I realized that one of the most difficult task we’ll ever be dealt with is forgiveness- forgiving those that have hurt us. While many people glamorize the concept of forgiveness, it’s quite a challenge in carrying it out.
It’s so much easier to stay angry and resentful, to stay hating the other person. I mean, come on, we deserve some kind of justification, right? Someone needs to be punished?
False, false, and false.
Staying angry (although it may seem like it’s easier to stay that way), destroys the lightness and joy in our lives. We start to become bitter, cold, cynical, and closed off.
What we really need from all this is freedom and healing from the wound that another has caused us. This doesn’t mean causing them harm (or anyone of that matter) in return.

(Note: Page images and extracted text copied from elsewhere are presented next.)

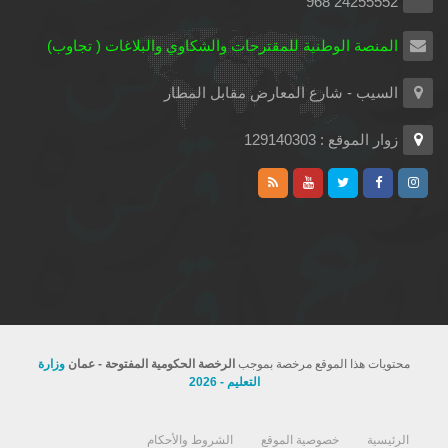
24255552 968
المنصة الوطنية للمقترحات والشكاوي والبلاغات ( تجاوب)
السيب - شارع المعارض مقابل المطار
زوار الموقع : 129140303
محتويات هذا الموقع مرخصة بموجب
الرخصة الحكومية المفتوحة - عمان
وزارة
التعليم - 2026
الرئيسية
خصوصية الموقع
الشروط والأحكام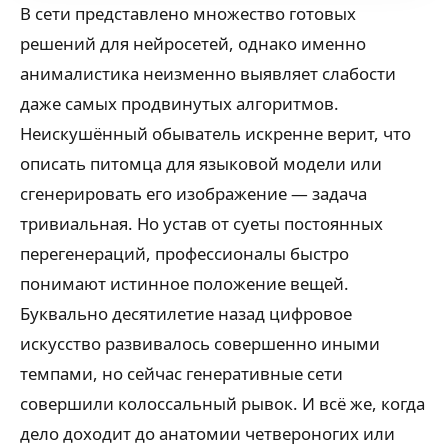
В сети представлено множество готовых
решений для нейросетей, однако именно
анималистика неизменно выявляет слабости
даже самых продвинутых алгоритмов.
Неискушённый обыватель искренне верит, что
описать питомца для языковой модели или
сгенерировать его изображение — задача
тривиальная. Но устав от суеты постоянных
перегенераций, профессионалы быстро
понимают истинное положение вещей.
Буквально десятилетие назад цифровое
искусство развивалось совершенно иными
темпами, но сейчас генеративные сети
совершили колоссальный рывок. И всё же, когда
дело доходит до анатомии четвероногих или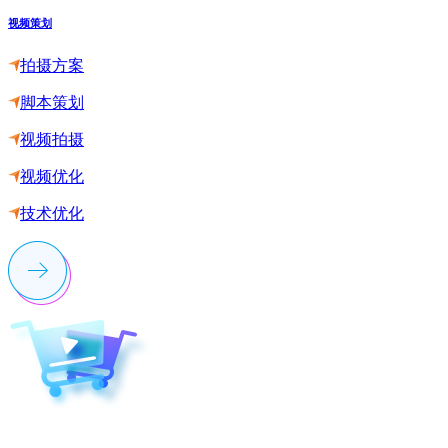
视频策划
拍摄方案
脚本策划
视频拍摄
视频优化
技术优化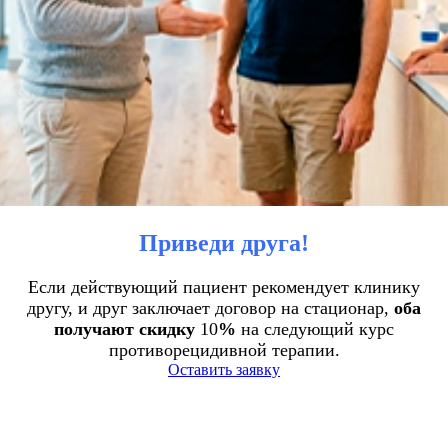
Приведи друга!
Если действующий пациент рекомендует клинику
другу, и друг заключает договор на стационар,
оба
получают скидку
10
%
на следующий курс
противорецидивной терапии.
Оставить заявку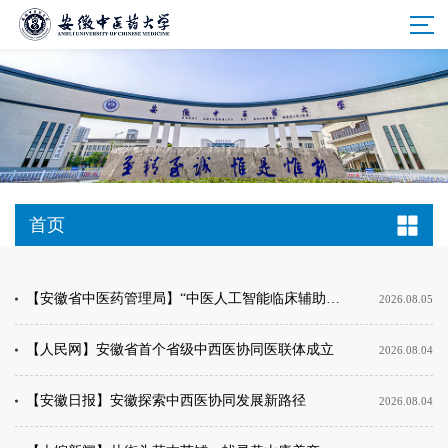
首页
【安徽省中医药管理局】“中医人工智能临床辅助诊断系统”获批2026年第一批安徽省首版次软件
2026.08.05
【人民网】安徽省首个省级中西医协同医联体成立
2026.08.04
【安徽日报】安徽探索中西医协同发展新路径
2026.08.04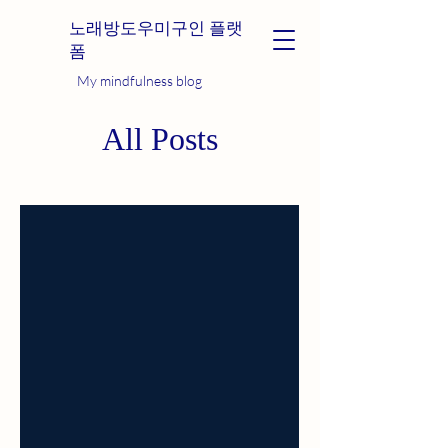
노래방도우미구인 플랫
폼
My mindfulness blog
All Posts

If our goal moving forward is to create healing, peace and happiness, we must strive to do the work behind the act of forgiveness and truly understand what it really entails.
Most people think that forgiveness is for the other person, when in reality, forgiveness is for ourselves. Forgive and let go, because YOU love yourself enough to let go of something that no longer honors you. Because YOU love yourself enough to allow yourself freedom from all that pain and hurt.

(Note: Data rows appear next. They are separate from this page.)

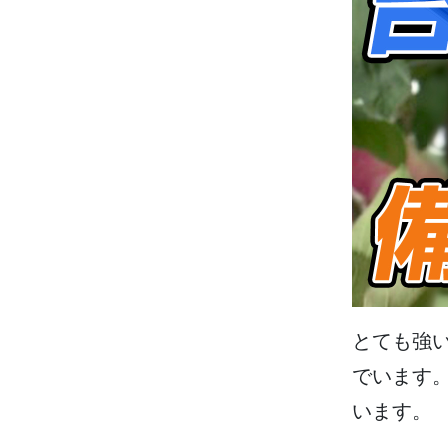
とても
強
でいます
います。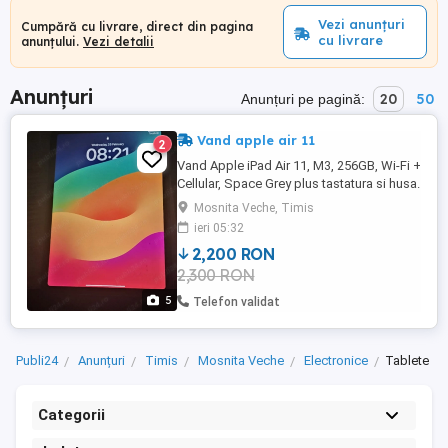
Vezi anunțuri
Cumpără cu livrare, direct din pagina
cu livrare
anunțului.
Vezi detalii
Anunțuri
20
50
Anunțuri pe pagină:
Vand apple air 11
2
Vand Apple iPad Air 11, M3, 256GB, Wi-Fi +
Cellular, Space Grey plus tastatura si husa.
Mosnita Veche, Timis
ieri 05:32
2,200 RON
2,300 RON
5
Telefon validat
Publi24
Anunțuri
Timis
Mosnita Veche
Electronice
Tablete
Categorii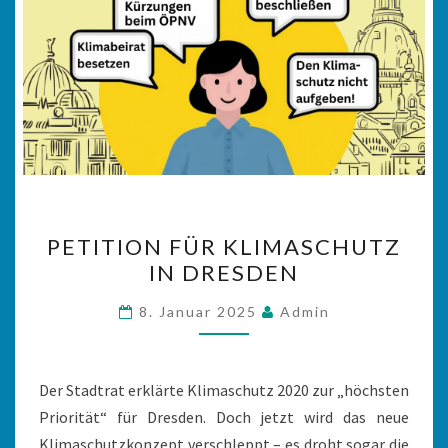
PETITION
PETITION FÜR KLIMASCHUTZ
FÜR
IN DRESDEN
KLIMASCHUTZ
IN
8. Januar 2025
Admin
DRESDEN
Der Stadtrat erklärte Klimaschutz 2020 zur „höchsten
Priorität“ für Dresden. Doch jetzt wird das neue
Klimaschutzkonzept verschleppt – es droht sogar die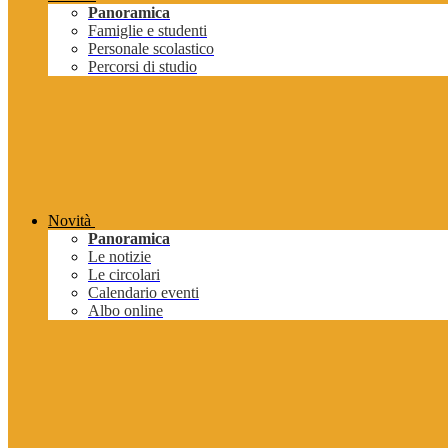
Panoramica
Famiglie e studenti
Personale scolastico
Percorsi di studio
Novità
Panoramica
Le notizie
Le circolari
Calendario eventi
Albo online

However, understanding all this still doesn’t quite help in releasing all the emotional baggage, which ultimately keeps us from actually completing the act of forgiveness. We might logically understand why someone has hurt us, but still not be able to release the emotions of hate, anger or resentment.

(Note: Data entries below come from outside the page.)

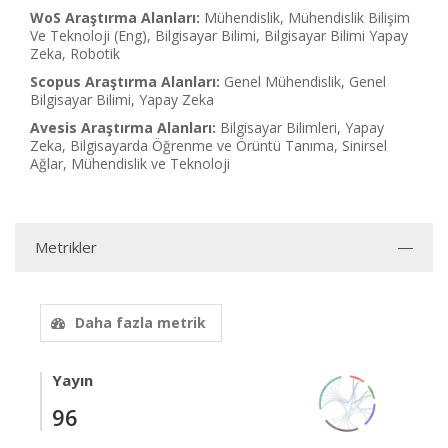
WoS Araştırma Alanları:
Mühendislik, Mühendislik Bilişim
Ve Teknoloji (Eng), Bilgisayar Bilimi, Bilgisayar Bilimi Yapay
Zeka, Robotik
Scopus Araştırma Alanları:
Genel Mühendislik, Genel
Bilgisayar Bilimi, Yapay Zeka
Avesis Araştırma Alanları:
Bilgisayar Bilimleri, Yapay
Zeka, Bilgisayarda Öğrenme ve Örüntü Tanıma, Sinirsel
Ağlar, Mühendislik ve Teknoloji
Metrikler
Daha fazla metrik
Yayın
96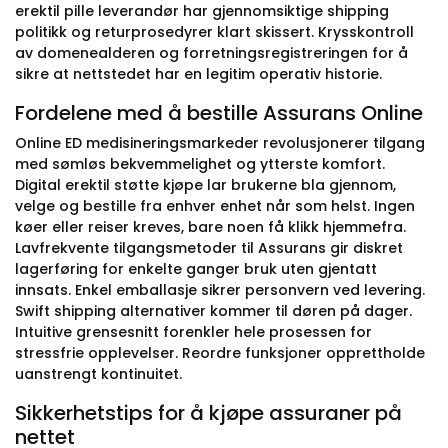
erektil pille leverandør har gjennomsiktige shipping
politikk og returprosedyrer klart skissert. Krysskontroll
av domenealderen og forretningsregistreringen for å
sikre at nettstedet har en legitim operativ historie.
Fordelene med å bestille Assurans Online
Online ED medisineringsmarkeder revolusjonerer tilgang
med sømløs bekvemmelighet og ytterste komfort.
Digital erektil støtte kjøpe lar brukerne bla gjennom,
velge og bestille fra enhver enhet når som helst. Ingen
køer eller reiser kreves, bare noen få klikk hjemmefra.
Lavfrekvente tilgangsmetoder til Assurans gir diskret
lagerføring for enkelte ganger bruk uten gjentatt
innsats. Enkel emballasje sikrer personvern ved levering.
Swift shipping alternativer kommer til døren på dager.
Intuitive grensesnitt forenkler hele prosessen for
stressfrie opplevelser. Reordre funksjoner opprettholde
uanstrengt kontinuitet.
Sikkerhetstips for å kjøpe assuraner på
nettet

Although Time is always a good start in helping heal wounds, there are also things we can do to take control in our own hands and speed up the process of forgiveness.
Zoom Out And Locate Where Your Pain Is Coming From
Stop, take a deep breath, and step back from the situation. Zoom out and take a look at the situation as a whole. Identify where your hurt lies and what deep emotional chords this situation may have rung.
Learn And Understand
Ask yourself why it hurt you and do your best to learn the emotional block it is associated with. Learn why it’s so difficult for you to let go of this.Then, take a look at the other person and step into their shoes. Do your best to look at the situation from their perspective without bias or judgment. What fears or insecurities of theirs might be they be projecting?
After doing your best to learn the other person, have compassion for who they are as another human being here on Earth. They are also trying to feel loved and be loved like you are. A lot of people will project their own fears and insecurities towards others due to feeling unloved and this may be the root of their negative actions toward you.
Surrender, Forgive And Let Go
Be brave and make the conscious decision to forgive and to let go. Know that when you do this, you are not only setting the other person free, you are setting yourself free. Forgiveness is for you, not for anyone else because it sets you free from hurt that no longer serves or honors you. When you forgive and let go, you are loving yourself enough to give yourself peace.
Send the Other Person Peace And Love
Do the work to heal and grow from the experience. Remind yourself that we are all human and that sometimes we make mistakes. If the other person is unwilling to grow from it, that’s not your responsibility, it’s not your karma. Send the other person peace and love, and then let go, move on.
The act of forgiveness is definitely one of the most challenging tasks we are dealt. However, if we make the conscious effort to choose to be free from all the hurt and negative emotions that unforgiveness comes with, it becomes a little easier to do the work of forgiveness.